Finalmente temos, no Brasil, literatura indígena, leia-se, literatura feita por índios. Antes, há muitos anos, tínhamos literatura indianista, histórias sobre os índios, cujo maior expoente foi José de Alencar, com seu O Guarani. Mas faz um certo tempo que um grupo de escritores indígenas vem fazendo barulho no cenário literário brasileiro. Dentre esses escritores destaca-se um nome, Eliane Potiguara. Mulher, índia e escritora. Representante de duas minorias, uma social e outra étnica, a escritora produziu bastante coisa de significativo para o mundo da literatura.
Além de escritora, é poetisa, contadora de histórias e professora formada em Letras. Criou a primeira organização de mulheres indígenas do país: Grumin (Grupo Mulher-Educação Indígena). Participou da elaboração da “Declaração Universal dos Direitos Indígenas”, na ONU em Genebra. Escreveu três livros: A terra é a mãe do índio (1989);Akajutibiró, terra do índio potiguara (1994) e o mais recente, Metade cara , metade máscara. Possui,além dessas obras,outros textos dispersados em jornais, sites e revistas. Foi indicada para receber o prêmio Nobel da Paz por sua luta pela causa indígena no ano de 2005. Criou o primeiro jornal indígena e fez vários boletins conscientizadores, além de uma cartilha de alfabetização indígena no método Paulo Freire com apoio da Unesco. Participa de várias conferências, palestras e encontros, tanto pela defesa do direito dos índios como pela sua produção literária.
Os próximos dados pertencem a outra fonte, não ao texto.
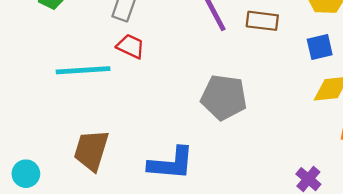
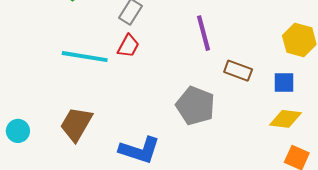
brown rectangle: (262, 21) -> (238, 71), moved
red trapezoid: (131, 46) -> (128, 46), turned 80

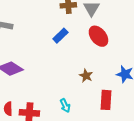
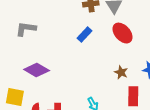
brown star: (86, 76) -> (121, 72), moved

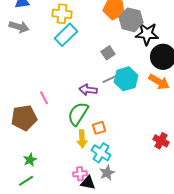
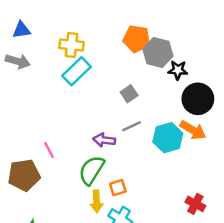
black star: (147, 34) -> (178, 70), size x0.7
cyan hexagon: (126, 79) -> (168, 138), moved

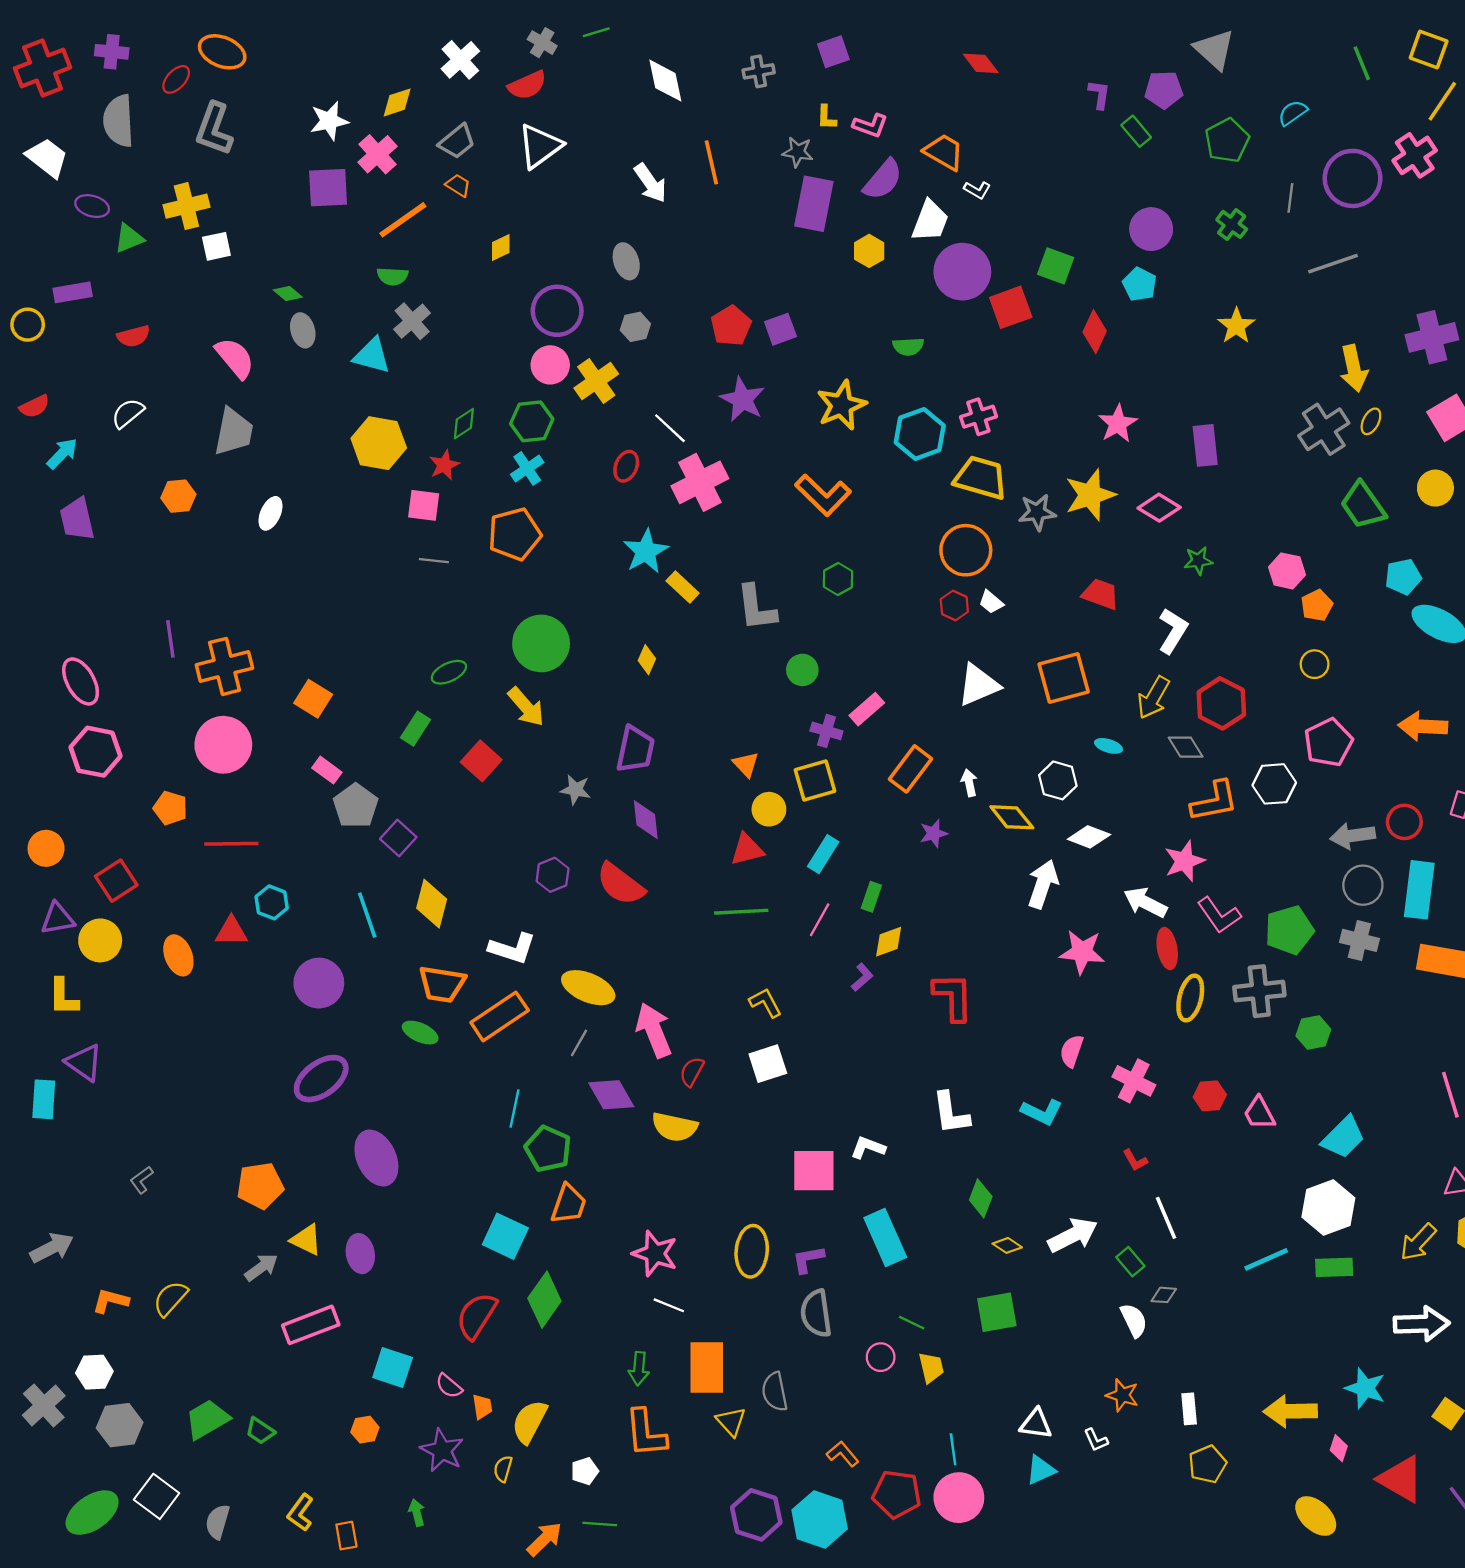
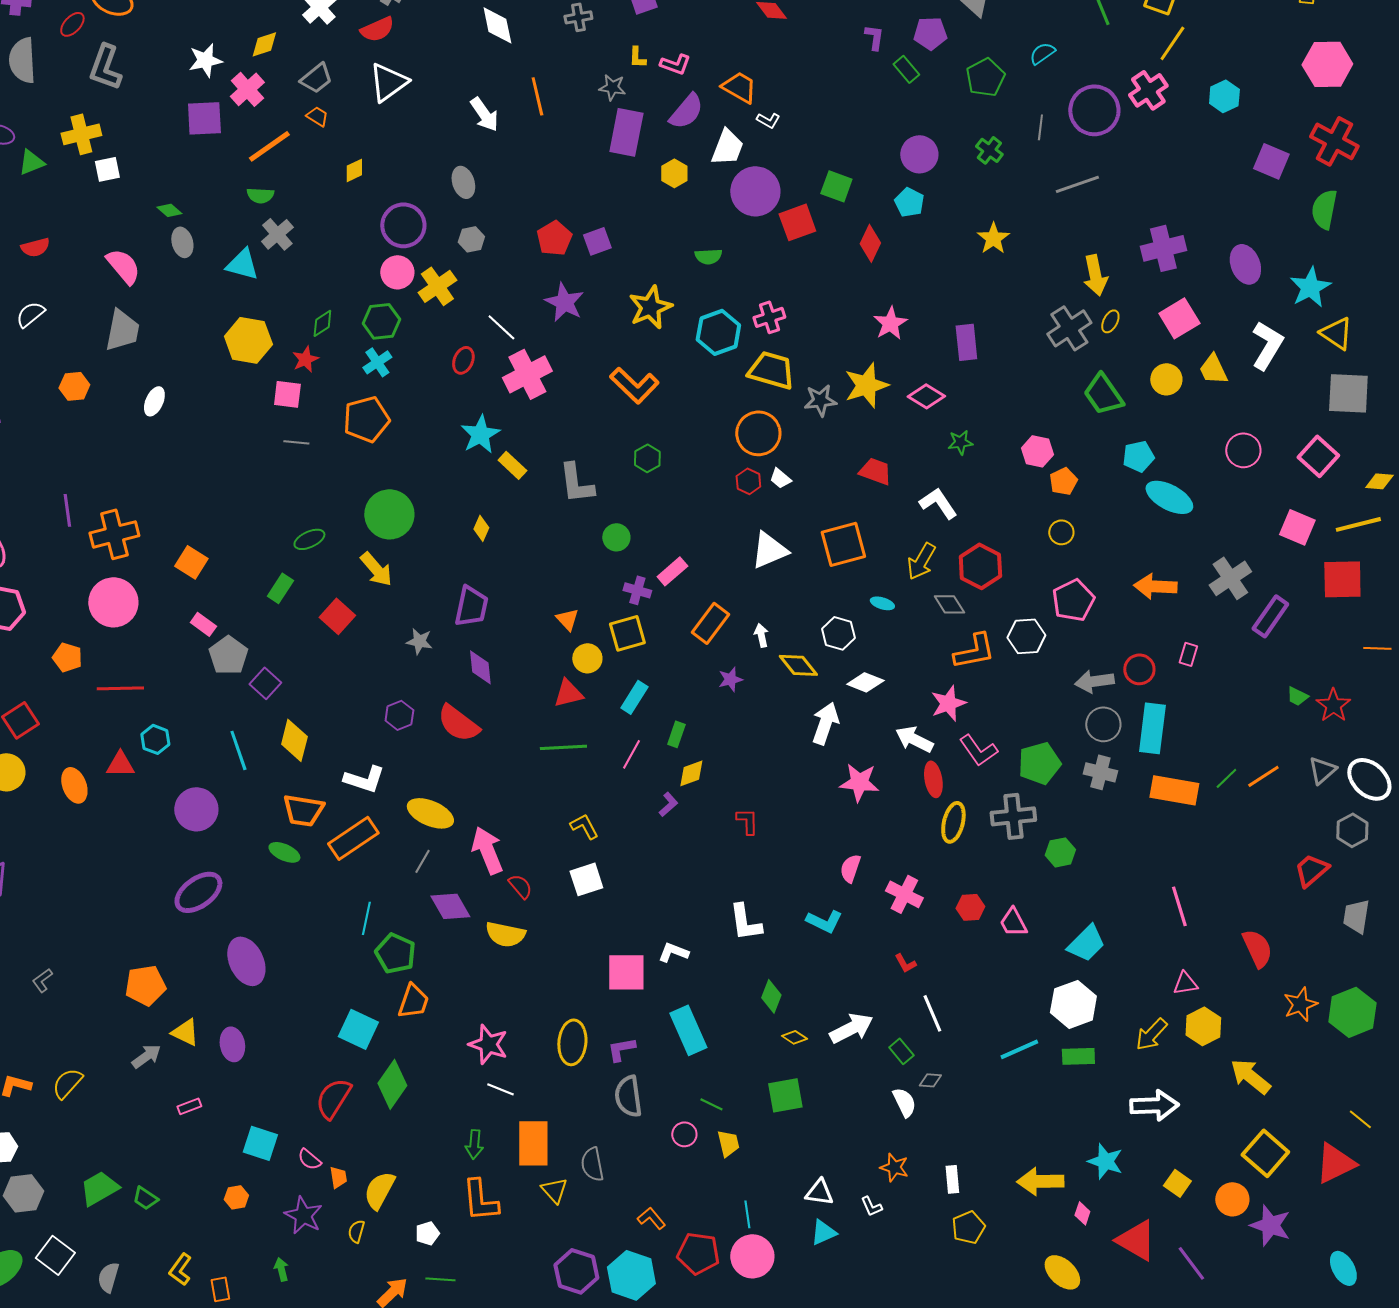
white L-shape: (1173, 631) -> (938, 503), turned -66
red L-shape: (953, 997) -> (747, 821), size x0.6
red semicircle: (692, 1072) -> (520, 886), turned 112
pink rectangle: (311, 1325) -> (189, 1106), size x0.5

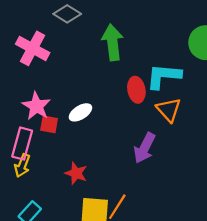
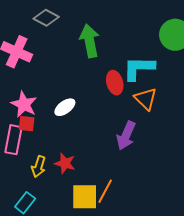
red square: (49, 124) -> (27, 124), moved
yellow arrow: (22, 166) -> (39, 167), moved

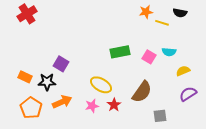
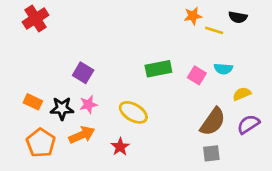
purple square: (61, 64) -> (83, 73), moved
brown semicircle: (142, 92) -> (213, 122), moved
red star: (114, 105) -> (120, 147), moved
pink star: (92, 106) -> (88, 104), moved

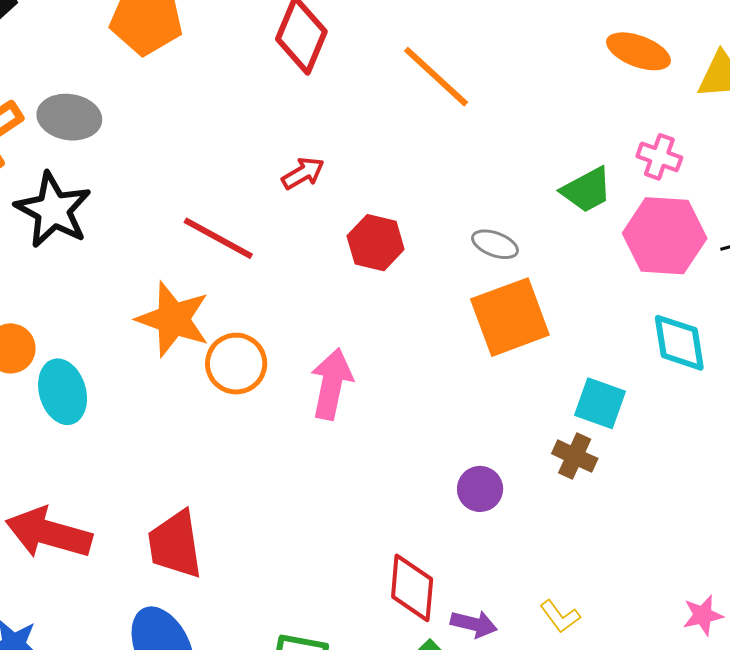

Eu mesma já assiti a uma de suas palestras na Univesidade do Estado do Rio de Janeiro no I Encontro de escritores indígenas no ano passado.Ufa, é muita tarefa para uma mulher só. E não é só isso.Tem muito mais coisa que Eliane vem fazendo por aí e que não caberia em um texto só. Enfim, uma mulher guerreira e revolucionária, como todos os índios e todas as mulheres. Uma ótima representante da nossa causa também!